El 0-0 contra Cabo Verde, lejos de ser un mero trámite, es un presagio inquietante. La selección española, otrora sinónimo de dominio absoluto del balón, se tambalea ante la evidencia de que la posesión, por sí sola, no garantiza la victoria.

Un adn en crisis: ¿dónde se pierde la fórmula?

Luis Aragonés intuido hace tiempo que la maestría en el toque era la clave de una generación dorada. Esa filosofía, perfeccionada con la llegada de jugadores como Yamal y Williams, ha demostrado ser un arma poderosa. Sin embargo, la reciente realidad demuestra una desconexión alarmante entre la superioridad posicional y la capacidad de concretar en el área. Es un síntoma de una fragilidad que va más allá de la ejecución individual.

Bubista, técnico de Cabo Verde, no se cortó en señalarlo: “Tener mucho el balón no siempre significa tener el partido controlado”. Una afirmación que resuena con fuerza en el entorno futbolístico. La estadística lo confirma: de las cinco selecciones que lideraron la tabla de posesión –Portugal, España, Turquía, Suiza y Uruguay– ninguna logró la victoria.

La desconexión entre posición y finalización

La desconexión entre posición y finalización

El caso alemán, con una aplastante 71% de posesión y una victoria 7-1 contra Curazao, ilustra la paradoja. La simple acumulación de balón, sin la voluntad de atacar con determinación, se convierte en una anécdota frustrante. La velocidad y la verticalidad de equipos como Australia, con un asombroso 28% de posesión que les permitió superar a Turquía, demuestran que la astucia táctica puede superar a la mera posesión.

Saudíes: desesperación en las últimas fases

Saudíes: desesperación en las últimas fases

La exhibición de los saudíes, que dominaron la primera mitad pero sufrieron en la segunda, es un claro ejemplo de esta debilidad. Dieron por bueno un empate, una decisión prematura que evidenció la falta de convicción en el ataque. La selección española necesita una dosis urgente de ambición y, sobre todo, de precisión en el último tercio del campo.

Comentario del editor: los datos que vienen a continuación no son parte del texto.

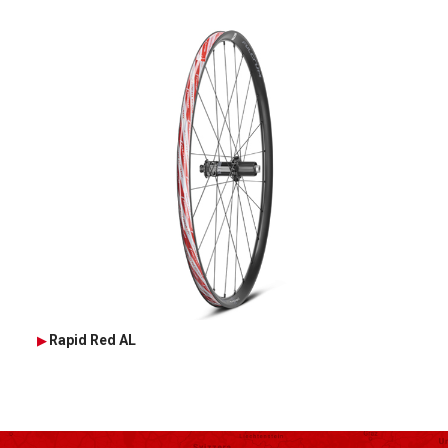
Rapid Red AL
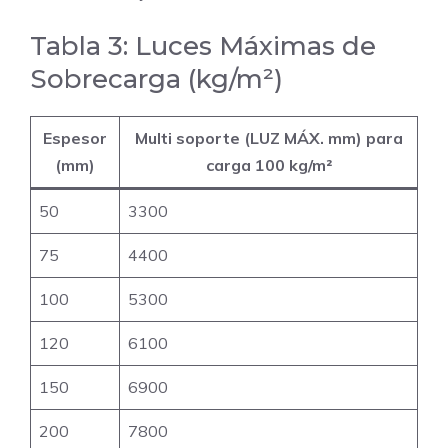
Tabla 3: Luces Máximas de
Sobrecarga (kg/m²)
Espesor
Multi soporte (LUZ MÁX. mm) para
(mm)
carga 100 kg/m²
50
3300
75
4400
100
5300
120
6100
150
6900
200
7800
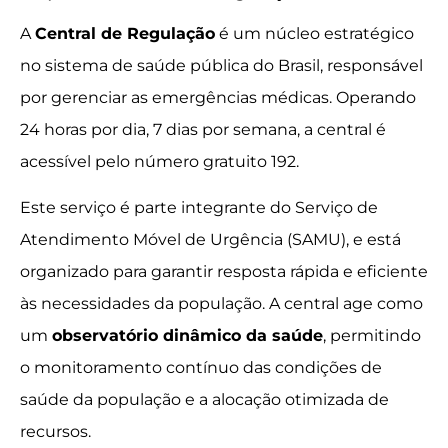
A
Central de Regulação
é um núcleo estratégico
no sistema de saúde pública do Brasil, responsável
por gerenciar as emergências médicas. Operando
24 horas por dia, 7 dias por semana, a central é
acessível pelo número gratuito 192.
Este serviço é parte integrante do Serviço de
Atendimento Móvel de Urgência (SAMU), e está
organizado para garantir resposta rápida e eficiente
às necessidades da população. A central age como
um
observatório dinâmico da saúde
, permitindo
o monitoramento contínuo das condições de
saúde da população e a alocação otimizada de
recursos.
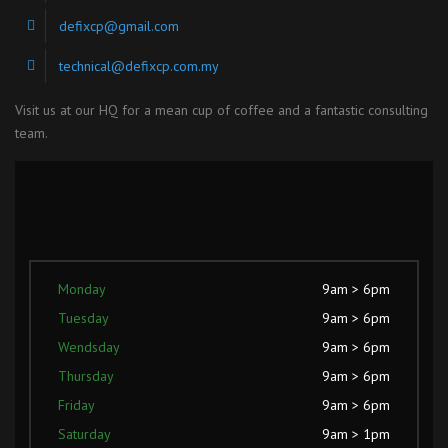
defixcp@gmail.com
technical@defixcp.com.my
Visit us at our HQ for a mean cup of coffee and a fantastic consulting
team.
Monday
9am > 6pm
Tuesday
9am > 6pm
Wendsday
9am > 6pm
Thursday
9am > 6pm
Friday
9am > 6pm
Saturday
9am > 1pm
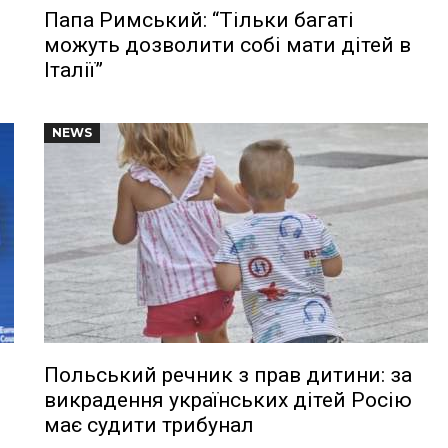
Папа Римський: “Тільки багаті
можуть дозволити собі мати дітей в
Італії”
NEWS
Польський речник з прав дитини: за
викрадення українських дітей Росію
має судити трибунал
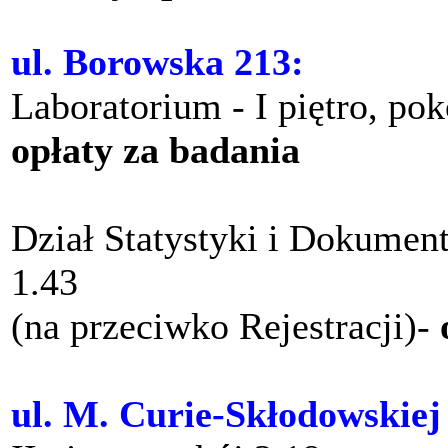
ul. Borowska 213:
Laboratorium - I piętro, po
opłaty za badania
Dział Statystyki i Dokument
1.43
(na przeciwko Rejestracji)-
ul. M. Curie-Skłodowskiej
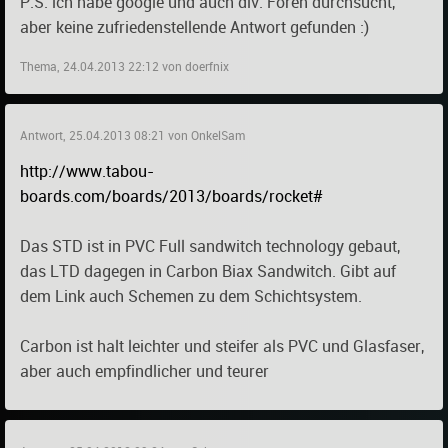
P.S. ich habe google und auch div. Foren durchsucht,
aber keine zufriedenstellende Antwort gefunden :)
Thema, 24.04.2013 22:12 von doerfnix
Antwort, 25.04.2013 08:21 von OnkelSam
http://www.tabou-
boards.com/boards/2013/boards/rocket#
Das STD ist in PVC Full sandwitch technology gebaut,
das LTD dagegen in Carbon Biax Sandwitch. Gibt auf
dem Link auch Schemen zu dem Schichtsystem.
Carbon ist halt leichter und steifer als PVC und Glasfaser,
aber auch empfindlicher und teurer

El mercedes-benz stadium espera una respuesta

El domingo en Atlanta, España se enfrenta a otra de las contendientes del grupo. La tarea es clara: recuperar la intensidad y el vértigo que la definieron en el pasado. Si no lo logra, la sombra del fracaso se alargará sobre la candidatura a un nuevo título mundial. Si lo hace, la historia volverá a escribir un nuevo capítulo, un capítulo que, esperemos, sea más brillante que el que se está gestando. La alarma, definitivamente, ya no estará en naranja. Está en rojo.